Dynamic of Stochastic Gradient Descent with State-dependent Noise

  • Qi Meng ,
  • Shiqi Gong ,
  • Wei Chen ,
  • Zhi-Ming Ma ,
  • Tie-Yan Liu

arXiv: Learning |

Publication | Publication | Publication

Stochastic gradient descent (SGD) and its variants are mainstream methods to train deep neural networks. Since neural networks are non-convex, more and more works study the dynamic behavior of SGD and its impact to generalization, especially the escaping efficiency from local minima. However, these works make the over-simplified assumption that the distribution of gradient noise is state-independent, although it is state-dependent.
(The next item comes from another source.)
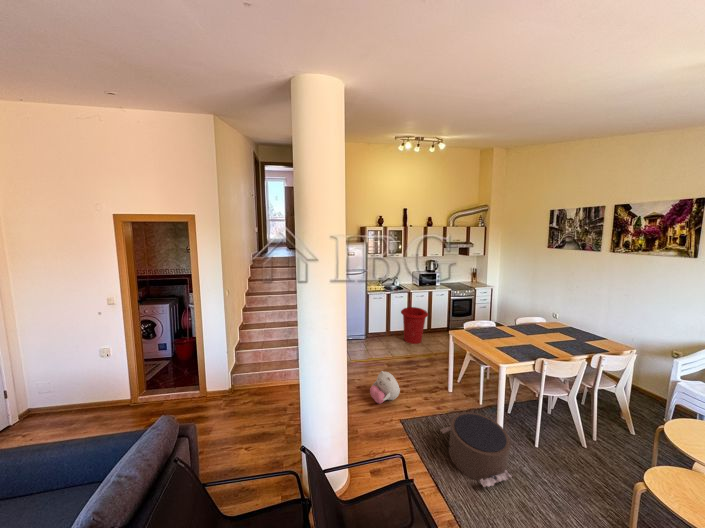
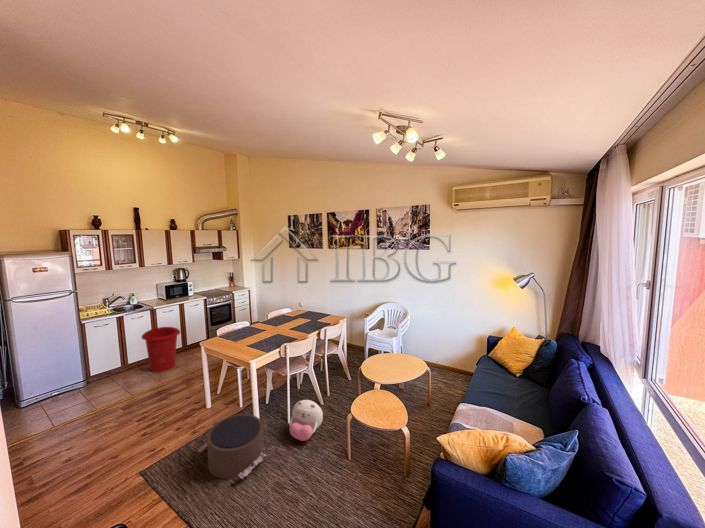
plush toy: present [370,371,400,404] -> present [289,400,323,441]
In this work, we propose a novel power-law dynamic with state-dependent diffusion to approximate the dynamic of SGD. Then, we prove that the stationary distribution of power-law dynamic is heavy-tailed, which matches the existing empirical observations. Next, we study the escaping efficiency from local minimum of power-law dynamic and prove that the mean escaping time is in polynomial order of the barrier height of the basin, much faster than exponential order of previous dynamics. It indicates that SGD can escape deep sharp minima efficiently and tends to stop at flat minima that have lower generalization error. Finally, we conduct experiments to compare SGD and power-law dynamic, and the results verify our theoretical findings.